- PROBLEM TO SOLVE
Return the line that contains "Пеший курьер, курьер" plus every line after it to the end of the entries below, exactly as given, and stop there.

********

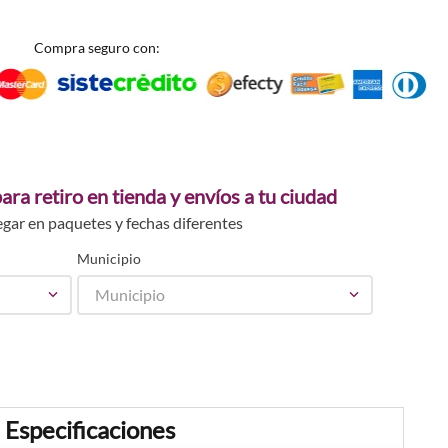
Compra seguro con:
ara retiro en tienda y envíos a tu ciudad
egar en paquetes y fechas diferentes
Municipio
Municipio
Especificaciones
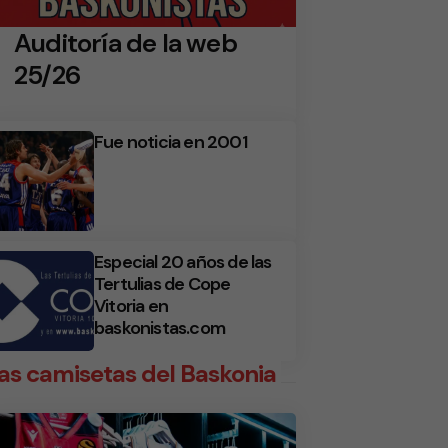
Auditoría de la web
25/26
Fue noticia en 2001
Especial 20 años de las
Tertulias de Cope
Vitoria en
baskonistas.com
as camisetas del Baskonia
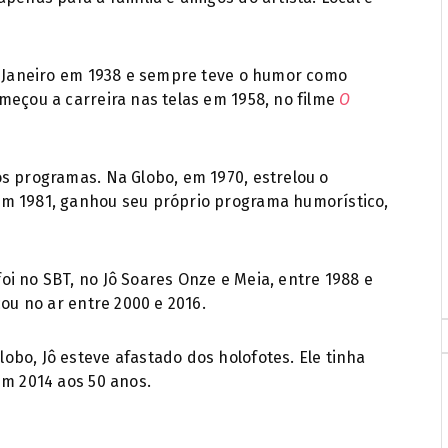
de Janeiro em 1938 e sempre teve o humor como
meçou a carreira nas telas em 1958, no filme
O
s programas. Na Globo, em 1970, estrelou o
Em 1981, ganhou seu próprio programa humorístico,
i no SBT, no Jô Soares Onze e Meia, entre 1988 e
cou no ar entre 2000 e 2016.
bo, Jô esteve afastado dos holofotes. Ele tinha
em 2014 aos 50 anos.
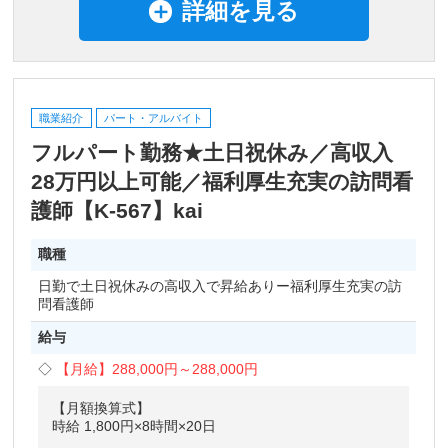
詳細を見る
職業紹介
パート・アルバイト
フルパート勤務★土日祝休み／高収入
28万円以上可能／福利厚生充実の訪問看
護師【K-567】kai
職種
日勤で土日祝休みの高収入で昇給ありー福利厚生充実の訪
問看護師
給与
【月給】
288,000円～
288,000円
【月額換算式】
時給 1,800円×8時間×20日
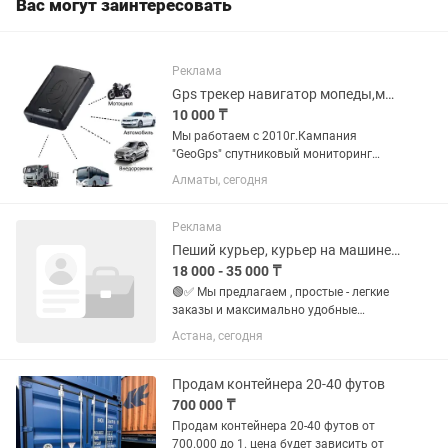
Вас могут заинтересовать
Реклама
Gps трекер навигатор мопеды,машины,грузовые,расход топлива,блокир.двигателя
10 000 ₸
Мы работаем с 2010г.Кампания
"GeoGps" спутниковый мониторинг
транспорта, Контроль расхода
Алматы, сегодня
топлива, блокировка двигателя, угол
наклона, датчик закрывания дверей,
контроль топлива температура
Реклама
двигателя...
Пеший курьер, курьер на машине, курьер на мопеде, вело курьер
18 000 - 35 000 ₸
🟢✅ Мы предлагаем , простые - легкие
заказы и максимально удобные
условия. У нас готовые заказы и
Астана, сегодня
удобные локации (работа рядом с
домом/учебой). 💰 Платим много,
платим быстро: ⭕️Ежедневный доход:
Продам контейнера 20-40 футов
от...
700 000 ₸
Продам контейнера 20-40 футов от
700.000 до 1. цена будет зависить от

********

- WRITTEN REPLY
Пеший курьер, курьер на машине, курьер на мопеде, вело курьер
18 000 - 35 000 ₸
🟢✅ Мы предлагаем , простые - легкие
заказы и максимально удобные
условия. У нас готовые заказы и
Астана, сегодня
удобные локации (работа рядом с
домом/учебой). 💰 Платим много,
платим быстро: ⭕️Ежедневный доход:
Продам контейнера 20-40 футов
от...
700 000 ₸
Продам контейнера 20-40 футов от
700.000 до 1. цена будет зависить от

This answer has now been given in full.